225 Years of Tar Heels: Meg Zomorodi

A graduate of the UNC School of Nursing, Meg Zomorodi is Carolina's first assistant provost for interprofessional education, leading Carolina’s new Office for Interprofessional Education and Practice.

Meg Zomorodi stands near a wall.

225 Years.Editor’s note: In honor of the University’s 225th anniversary, we will be sharing profiles throughout the academic year of some of the many Tar Heels who have left their heelprint on the campus, their communities, the state, the nation and the world.

It’s not enough to say that Dr. Meg Zomorodi has been a change agent in the field of nursing. Zomorodi has been a change agent across the whole spectrum of health care, from pharmacy to social work to dentistry.
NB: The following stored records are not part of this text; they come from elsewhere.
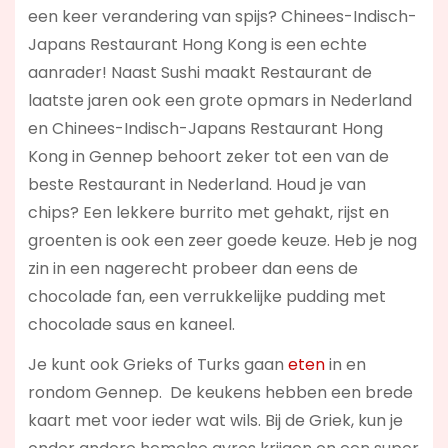
een keer verandering van spijs? Chinees-Indisch-
Japans Restaurant Hong Kong is een echte
aanrader! Naast Sushi maakt Restaurant de
laatste jaren ook een grote opmars in Nederland
en Chinees-Indisch-Japans Restaurant Hong
Kong in Gennep behoort zeker tot een van de
beste Restaurant in Nederland. Houd je van
chips? Een lekkere burrito met gehakt, rijst en
groenten is ook een zeer goede keuze. Heb je nog
zin in een nagerecht probeer dan eens de
chocolade fan, een verrukkelijke pudding met
chocolade saus en kaneel.
Je kunt ook Grieks of Turks gaan
eten
in en
rondom Gennep. De keukens hebben een brede
kaart met voor ieder wat wils. Bij de Griek, kun je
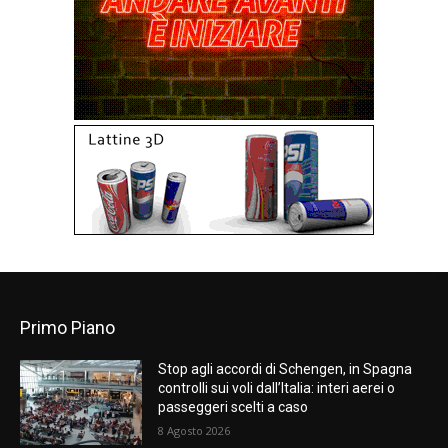
Primo Piano
Stop agli accordi di Schengen, in Spagna
controlli sui voli dall’Italia: interi aerei o
passeggeri scelti a caso
8 Agosto 2026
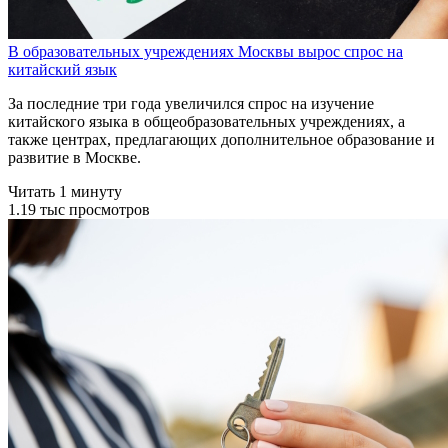
В образовательных учреждениях Москвы вырос спрос на
китайский язык
За последние три года увеличился спрос на изучение
китайского языка в общеобразовательных учреждениях, а
также центрах, предлагающих дополнительное образование и
развитие в Москве.
Читать 1 минуту
1.19 тыс просмотров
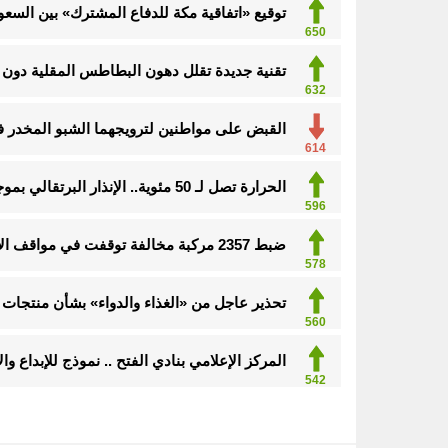
توقيع «اتفاقية مكة للدفاع المشترك» بين السعود
650
تقنية جديدة تقلل دهون البطاطس المقلية دون ا
632
القبض على مواطنين لترويجهما الشبو المخدر 
614
الحرارة تصل لـ 50 مئوية.. الإنذار البرتقالي بموجة حارة على الأحساء وعدة مدن بالشرقية
596
ضبط 2357 مركبة مخالفة توقفت في مواقف الأشخاص ذوي الإعاقة
598
تحذير عاجل من «الغذاء والدواء» بشأن منتجات 
560
المركز الإعلامي بنادي الفتح .. نموذج للإبداع و
542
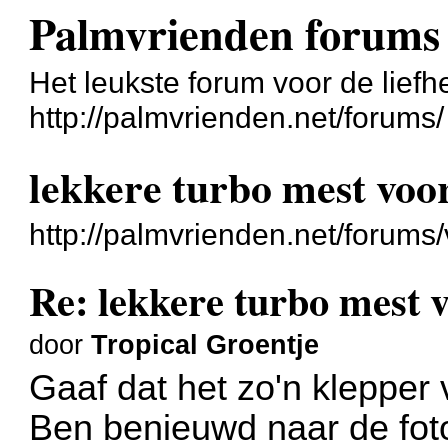
Palmvrienden forums
Het leukste forum voor de liefh
http://palmvrienden.net/forums/
lekkere turbo mest vo
http://palmvrienden.net/forum
Re: lekkere turbo mest
door
Tropical Groentje
Gaaf dat het zo'n klepper
Ben benieuwd naar de fot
Zomorodi earned both her bachelor’s and doctoral degrees from UNC-Chapel Hill’s School of Nursing and was a Marching Tar Heel as a student. She has spent much of her career at Carolina encouraging the health professions to work together in support of a shared mission: to improve the health and well-being of North Carolinians.

It began back in 2008, when Zomorodi, then a clinical associate professor of nursing, noticed that her undergraduate students would leave patients’ rooms as soon as a physician entered. So she launched a teaching session connecting undergraduates with physicians from area hospitals to work on completing case studies together.

Close collaboration between health care teams, she said at the time, “needs to be the norm and not the exception.” She called for a culture change where students, nurses and physicians feel comfortable working as a team.

“The philosophy of teaching where professions are in silos and collaboration is rare is outdated,” she said.

A few years later, Zomorodi took the lead on developing the UNC Rural Interprofessional Health Initiative, which received a $1.5 million grant from the Willian R. Kenan, Jr. Charitable Trust. Through the initiative, Zomorodi continued her efforts to support collaboration in the health care industry, particularly with the goal of reducing health disparities in rural parts of the state. RIPHI has trained 141 students from nine health professions and won an honorable mention at the National Interprofessional Practice and Education symposium this past summer.

Today, Zomorodi serves as UNC-Chapel Hill’s first assistant provost for interprofessional education, leading Carolina’s new Office for Interprofessional Education and Practice.